Re: [PATCH v4 6/6] mm/migrate: remove range invalidation in migrate_vma_pages()

2020-07-31 Thread Ralph Campbell



On 7/31/20 12:15 PM, Jason Gunthorpe wrote:

On Tue, Jul 28, 2020 at 03:04:07PM -0700, Ralph Campbell wrote:


On 7/28/20 12:19 PM, Jason Gunthorpe wrote:

On Thu, Jul 23, 2020 at 03:30:04PM -0700, Ralph Campbell wrote:

When migrating the special zero page, migrate_vma_pages() calls
mmu_notifier_invalidate_range_start() before replacing the zero page
PFN in the CPU page tables. This is unnecessary since the range was
invalidated in migrate_vma_setup() and the page table entry is checked
to be sure it hasn't changed between migrate_vma_setup() and
migrate_vma_pages(). Therefore, remove the redundant invalidation.

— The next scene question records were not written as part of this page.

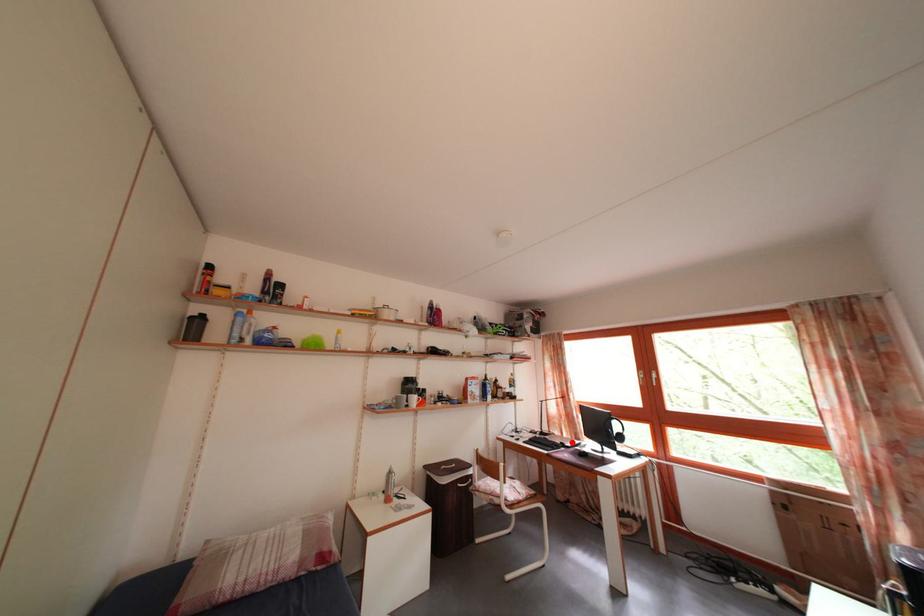
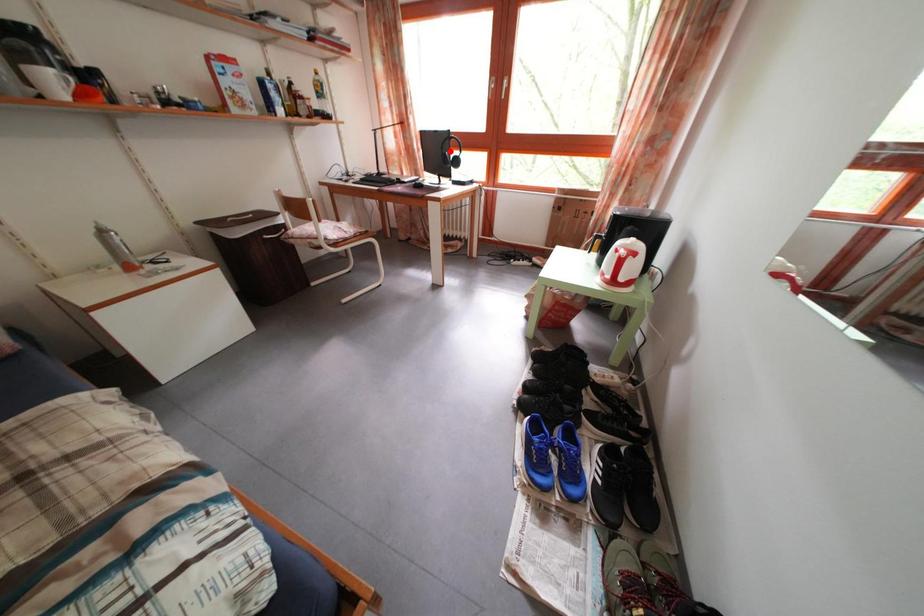
I am providing you with two images of the same scene from different viewpoints. A red point is marked on the first image and another point is marked on the second image. Do the highlighted points in image1 and image2 indicate the same real-world spot?

No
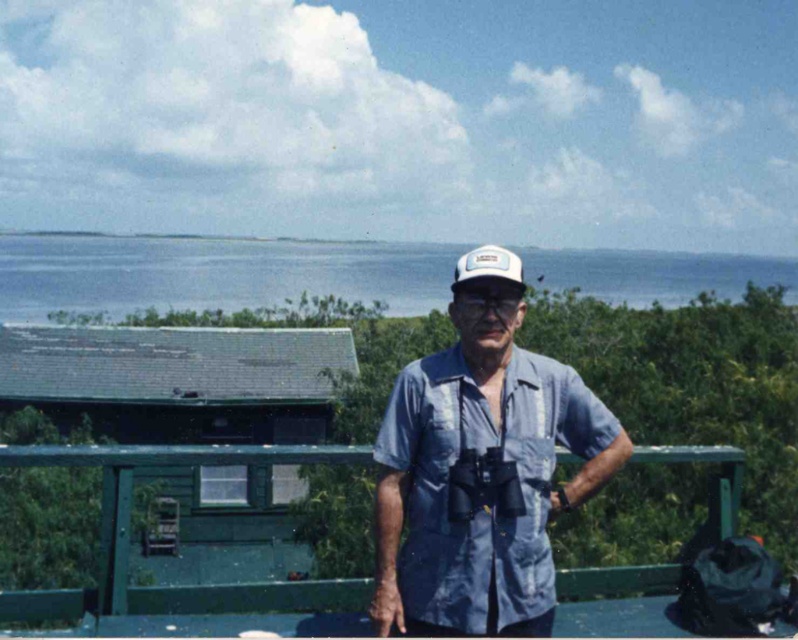
You are a painter who needs to paint the green painted wood at center and the white mesh cap at center. Which object requires more vertical space to accommodate its height?

The green painted wood at center requires more vertical space because it has a greater height compared to the white mesh cap at center.

You are a photographer positioned at the camera location. You want to capture a closeup shot of the blue denim shirt at center. What is the minimum distance you need to move towards the subject to achieve focus?

The blue denim shirt at center is 3.87 meters away from the camera. To capture a closeup shot, you need to move 3.87 meters closer to reduce the distance to the desired focus range.

You are a photographer trying to capture a wide shot of the blue water at upper center and the white mesh cap at center. Based on their relative sizes in the image, which object would appear larger in your photo?

The blue water at upper center might be wider than white mesh cap at center, so it would likely appear larger in the photo.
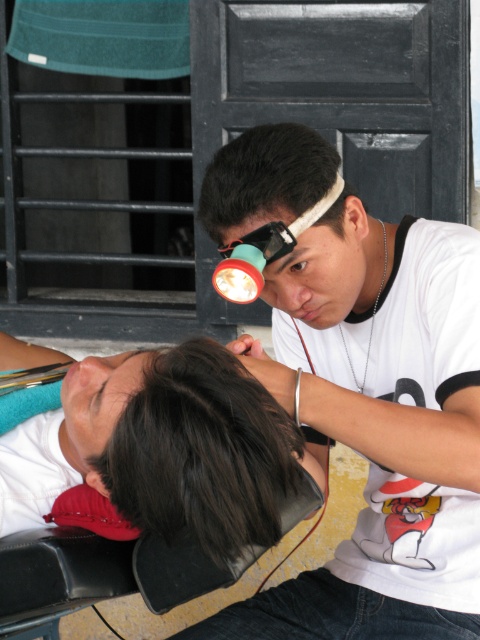
Question: Does white matte headlamp at upper center appear over dark brown hair at center?

Choices:
 (A) yes
 (B) no

Answer: (A)

Question: Among these objects, which one is farthest from the camera?

Choices:
 (A) matte black ear at lower left
 (B) white matte headlamp at upper center

Answer: (B)

Question: Which point is closer to the camera taking this photo?

Choices:
 (A) (291, 260)
 (B) (444, 620)
 (C) (189, 346)

Answer: (C)

Question: Estimate the real-world distances between objects in this image. Which object is closer to the matte black ear at lower left?

Choices:
 (A) dark brown hair at center
 (B) white matte headlamp at upper center

Answer: (A)

Question: Can you confirm if dark brown hair at center is thinner than matte black ear at lower left?

Choices:
 (A) yes
 (B) no

Answer: (B)

Question: Can you confirm if matte black ear at lower left is positioned above brown matte eye at center?

Choices:
 (A) no
 (B) yes

Answer: (A)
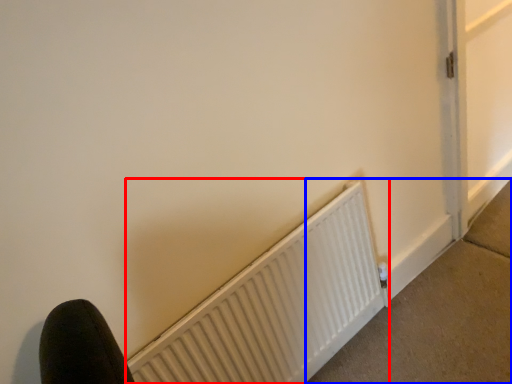
Question: Which of the following is the closest to the observer, radiator (highlighted by a red box) or concrete (highlighted by a blue box)?

Choices:
 (A) radiator
 (B) concrete

Answer: (A)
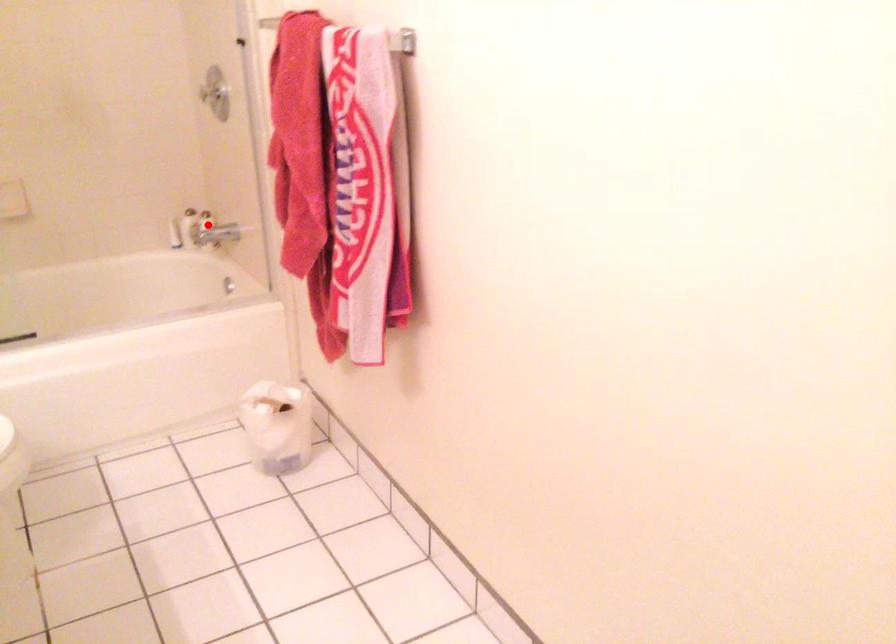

I don't follow this logic, the purpose of the invalidation is also to
clear out anything that may be mirroring this VA, and "the page hasn't
changed" doesn't seem to rule out that case?

I'm also not sure I follow where the zero page came from?

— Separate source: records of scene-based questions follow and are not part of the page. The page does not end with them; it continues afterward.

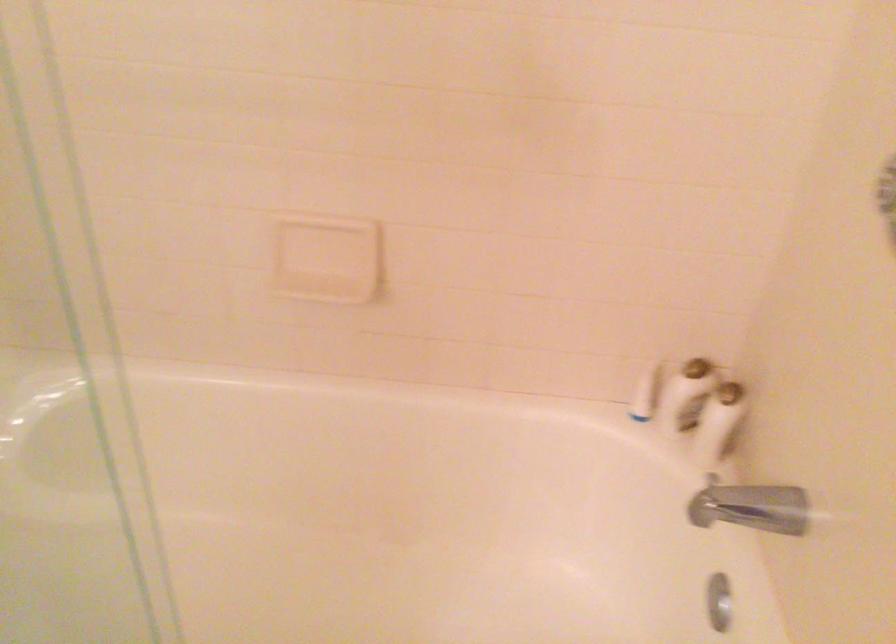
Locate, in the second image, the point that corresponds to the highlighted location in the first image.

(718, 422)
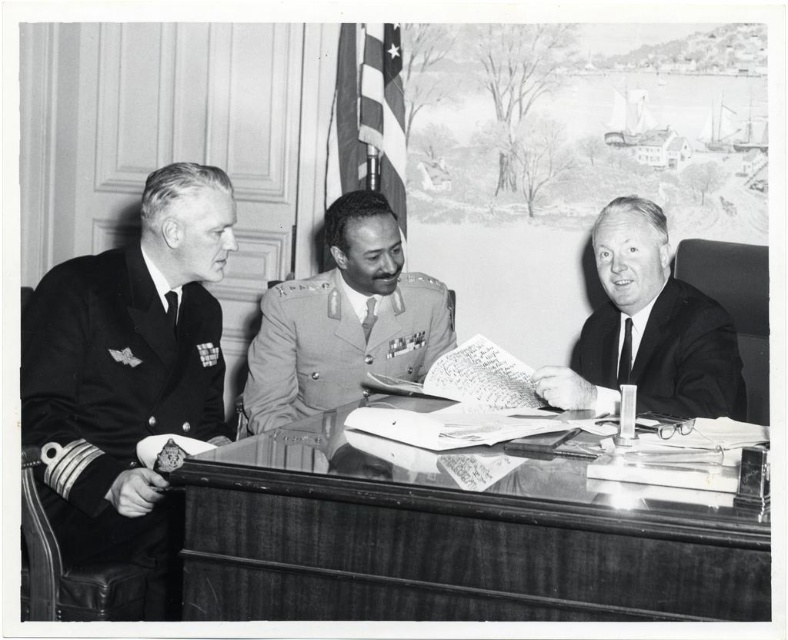
In the scene shown: Is uniformed officer at left thinner than uniform at center?

Yes, uniformed officer at left is thinner than uniform at center.

Is uniformed officer at left to the right of uniform at center from the viewer's perspective?

In fact, uniformed officer at left is to the left of uniform at center.

Describe the element at coordinates (129, 376) in the screenshot. I see `uniformed officer at left` at that location.

Where is `uniformed officer at left`? uniformed officer at left is located at coordinates (129, 376).

Is the position of uniformed officer at left less distant than that of smooth black suit at center?

Yes, it is.

Which is in front, point (80, 260) or point (571, 352)?

Point (80, 260) is in front.

Is point (132, 250) positioned after point (652, 356)?

No, it is in front of (652, 356).

Identify the location of uniformed officer at left. click(x=129, y=376).

Can you confirm if wooden table at center is positioned below uniform at center?

Correct, wooden table at center is located below uniform at center.

Does wooden table at center have a smaller size compared to uniform at center?

Incorrect, wooden table at center is not smaller in size than uniform at center.

Locate an element on the screen. Image resolution: width=788 pixels, height=640 pixels. wooden table at center is located at coordinates (448, 545).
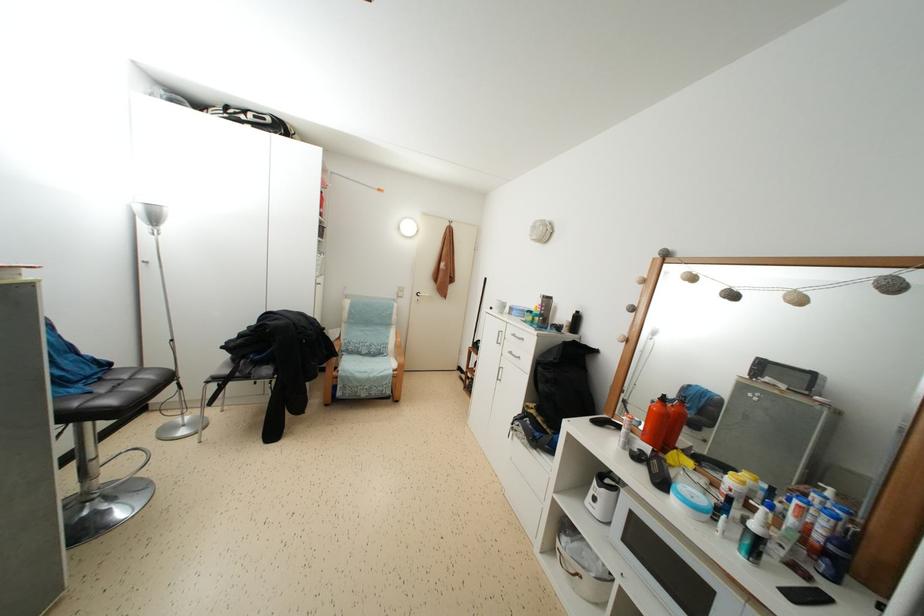
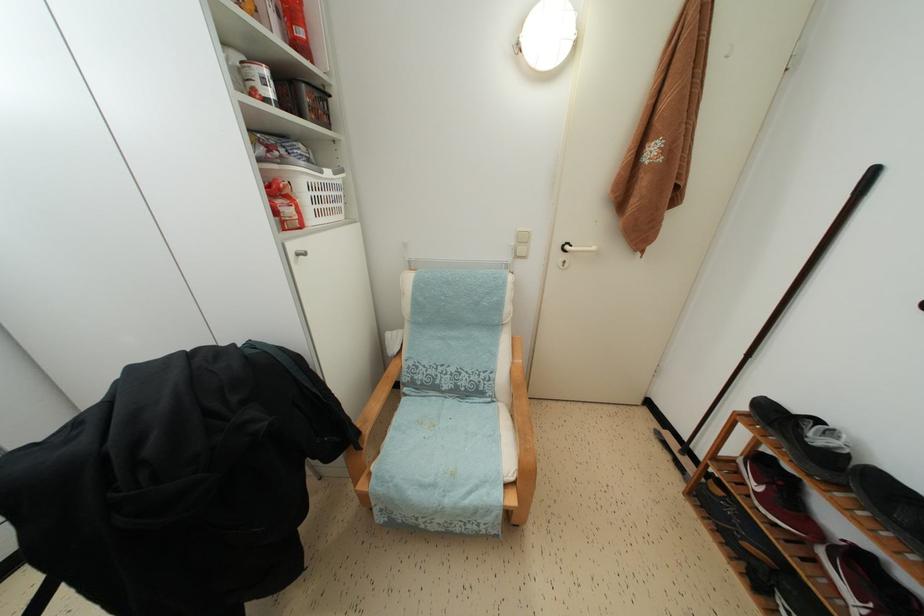
The point at (406, 294) is marked in the first image. Where is the corresponding point in the second image?

(527, 245)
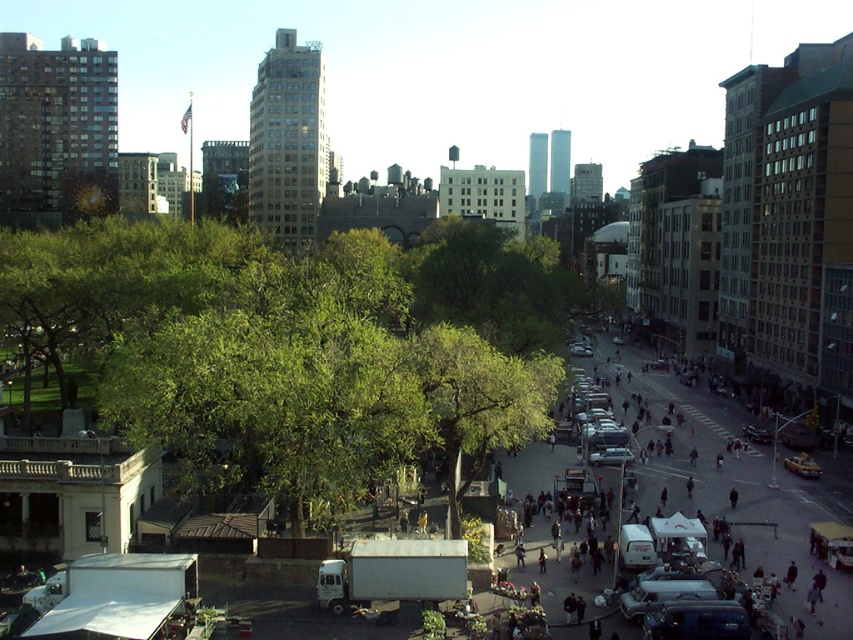
Between green leafy tree at center-left and green leafy tree at center, which one has less height?

green leafy tree at center

Measure the distance between green leafy tree at center-left and camera.

The distance of green leafy tree at center-left from camera is 211.40 feet.

This screenshot has width=853, height=640. Find the location of `green leafy tree at center-left`. green leafy tree at center-left is located at coordinates (297, 346).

The zero page comes from an anonymous private VMA that is read-only
and the user level CPU process tries to read the page data (or any
other read page fault).


Jason



The overall migration process is:

mmap_read_lock()

migrate_vma_setup()
   // invalidates range, locks/isolates pages, puts migration entry in page 
table



migrate_vma_pages()
   // moves source struct page info to destination struct page info.
   // clears migration flag for pages that can't be migrated.



migrate_vma_finalize()
   // replaces migration page table entry with destination page PFN.

mmap_read_unlock()

Since the address range is invalidated in the migrate_vma_setup() stage,
and the page is isolated from the LRU cache, locked, unmapped, and the page 
table
holds a migration entry (so the page can't be faulted and the CPU page table set
valid again), and there are no extra page references (pins), the page
"should not be modified".


That is the physical page though, it doesn't prove nobody else is
reading the PTE.
  

For pte_none()/is_zero_pfn() entries, migrate_vma_setup() leaves the
pte_none()/is_zero_pfn() entry in place but does still call
mmu_notifier_invalidate_range_start() for the whole range being migrated.


Ok..


In the migrate_vma_pages() step, the pte page table is locked and the
pte entry checked to be sure it is still pte_none/is_zero_pfn(). If not,
the new page isn't inserted. If it is still none/zero, the new device private
struct page is inserted into the page table, replacing the 
pte_none()/is_zero_pfn()
page table entry. The secondary MMUs were already invalidated in the 
migrate_vma_setup()
step and a pte_none() or zero page can't be modified so the only invalidation 
needed
is the CPU TLB(s) for clearing the special zero page PTE entry.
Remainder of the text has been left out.